Lawmakers have just over a week to figure out how to keep the government open but have not reached consensus on how to do it.
A stopgap spending bill approved in late September expires on Nov. 17. House Republicans have advanced more than half of the dozen spending bills needed to fund the government, but are not close to moving the rest of the bills before the fast-approaching deadline.
House Speaker Mike Johnson has publicly floated two ideas to keep the government open: a “laddered” continuing resolution, or a relatively “clean” stopgap bill. He has been tight-lipped about the details.
Further, the House and Senate haven’t agreed yet on President Biden’s request of roughly $106 billion in emergency aid for Israel, Ukraine and border security.
Mr. Johnson, Louisiana Republican, said that the laddered approach on government funding would be split into two phases, in which lawmakers would tackle a “subset of the bills by a December date and the rest of it by January.”
A handful of bills would be given funding extensions until December, and another until January under that plan, with the hope that House conservatives would finish hammering out differences on the legislation with the Democrat-led Senate to produce the final versions of the spending measures by the respective deadlines.
“The other alternative is a CR that would go into January with certain stipulations but again, I’m not going to show you all the cards right now,” Mr. Johnson said.
Mr. Johnson will have to contend with members of his own conference that have vowed to never vote for a short-term spending bill, and who voted against the two previous stopgap bills brought by then-Speaker Kevin McCarthy, California Republican.
Some are warming to the idea of accepting a stopgap bill because Mr.

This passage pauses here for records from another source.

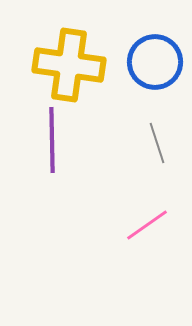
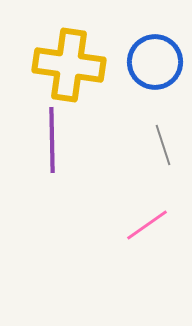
gray line: moved 6 px right, 2 px down
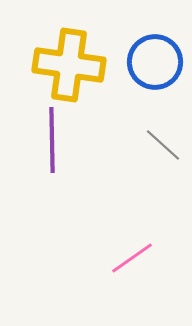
gray line: rotated 30 degrees counterclockwise
pink line: moved 15 px left, 33 px down
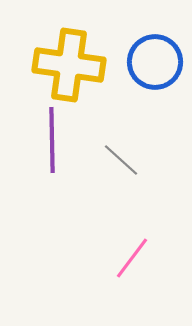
gray line: moved 42 px left, 15 px down
pink line: rotated 18 degrees counterclockwise
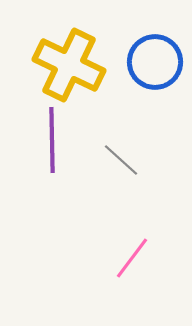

Johnson has been thrown into an “emergency situation” after the three-week scramble to replace Mr. McCarthy, who was ousted because he needed House Democrats to pass his “clean” stopgap bill.
Rep. Tim Burchett, Tennessee Republican who voted against both stopgap attempts by Mr. McCarthy and voted to boot the former speaker, said that he could support a stopgap bill with U.S./Mexico border security policy and “real cuts” in spending.
He said he wouldn’t support a stopgap just because Mr. Johnson is in a jam.
“No I’m not,” Mr. Burchett said. “I’d like to see the details of it. I mean, I never say never, but I would like to see the details.”
Another stopgap holdout, Rep. Andy Ogles of Tennessee, told The Washington Times that because of the time crunch, lawmakers will be forced to pass a short-term funding bill that takes Congress through Christmas.
Mr. Ogles said that he would consider supporting a laddered approach if it included border security and a debt commission — a concept broached by Mr. Johnson that would examine how to combat the growing national debt.
“We’ve got to at least get to January and that’s coming from someone who’s a ‘never CR’ guy, but we’re in a jam,” Mr. Ogles said. “The holidays are coming, if we don’t appropriate through Christmas, we’re in trouble.”